Friday, November 27, 2009

Article in the Mail Online says'Healthy' School Lunchs Have as much Sugar as 10 Donuts

Interested, as I pack school lunches 5 days out of the week, I wanted to know what 'seemingly healthy' choices were duping me into thinking they were good for my kids but in reality laden with sugar. As I read the Mail's article I realized that my definition of healthy and the consumer watchdog surveyor are very different.

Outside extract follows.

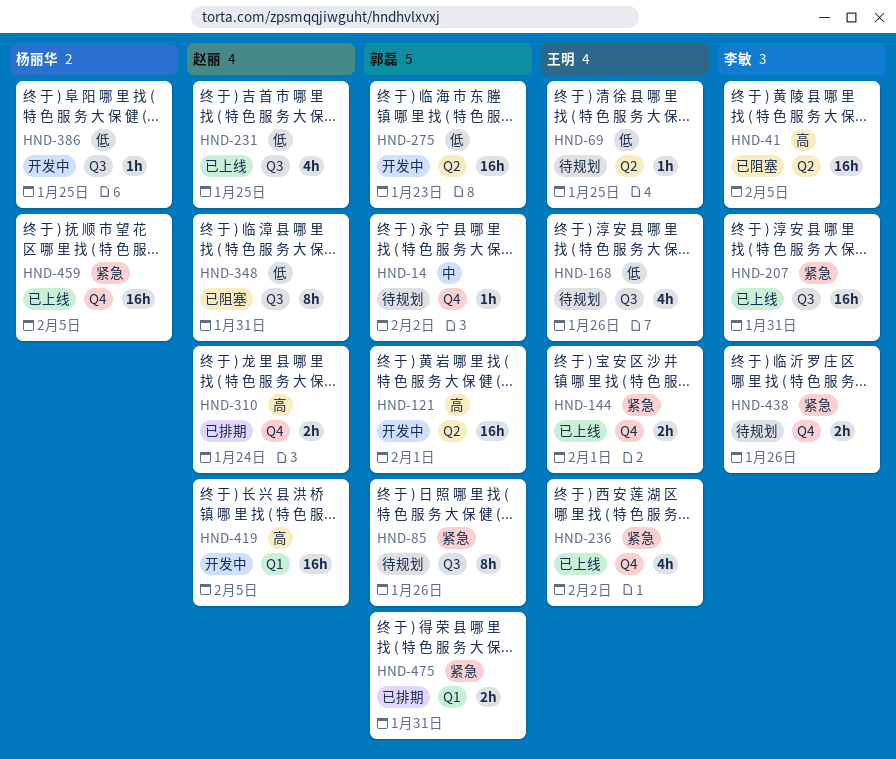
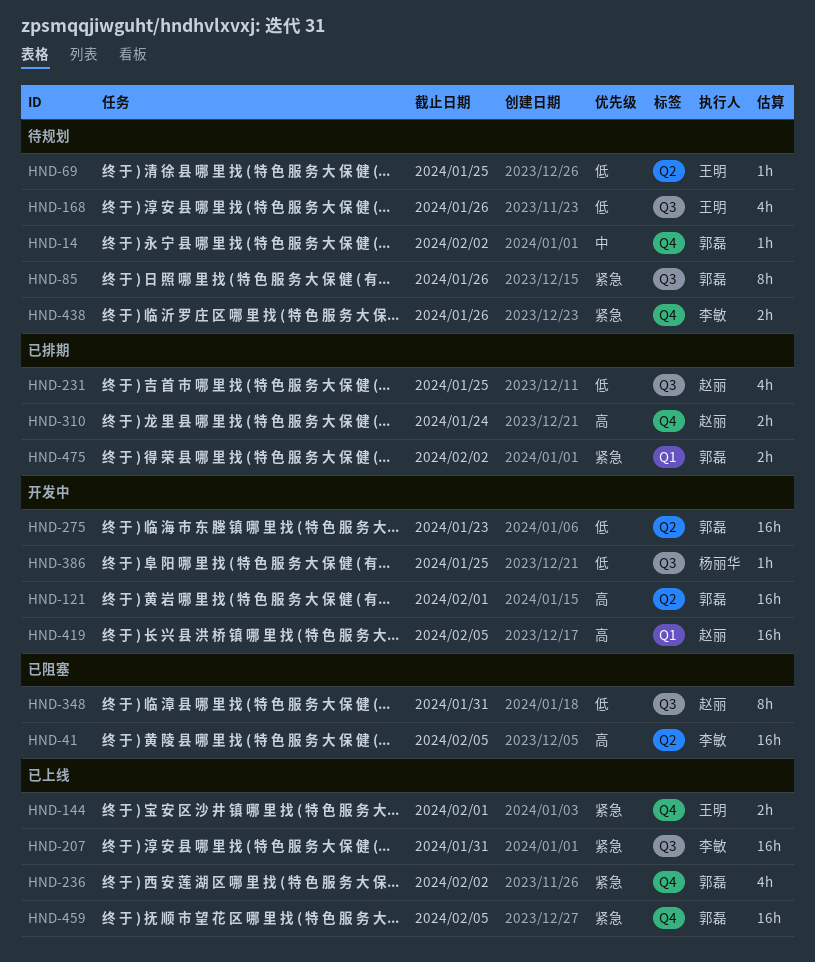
HND-231, status: 已上线 -> 已排期
HND-236, owner: 王明 -> 郭磊
HND-459, owner: 杨丽华 -> 郭磊
HND-475, due: Jan 31 -> Feb 2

The five items in the snapshot include Robinson's Fruit Shoot orange juice. If a 'consumer watchdog' can't differentiate between fruit juice and fruit drink, we are all in trouble nutritionally. Second, the fruit strings, which I will assume as equivalent to our fruit rollups and not considered a fruit source in my books. In my books fruit strings or rollups are considered candy.
The third item I had to google because I didn't have a clue as to what a Munch Bunch Double Up fromage frais was. Again, the food item is not even close to a healthy choice just because the packaging says 'calcium' on it.

The writer of this article calls the Dairylea Lunchables Ham 'n' Cheese Crackers the saviour of the choices. With a chemical ingredients list as long as my arm, I don't see it as a health saviour at all.
And finally the last sample item, Kellogg's Frosties cereal bars. Kellogg's says it's a healthy choice because it's a low fat alternative to chocolate.
I think I'll stick to my definition of 'seemingly healthy.'
My snapshot lunch: 100% pure apple juice (Oasis), One organic yogurt, One container filled with cut up kiwi and strawberries, One whole wheat bagel with organic cream cheese, One container of cut up cucumbers with ranch dressing dip.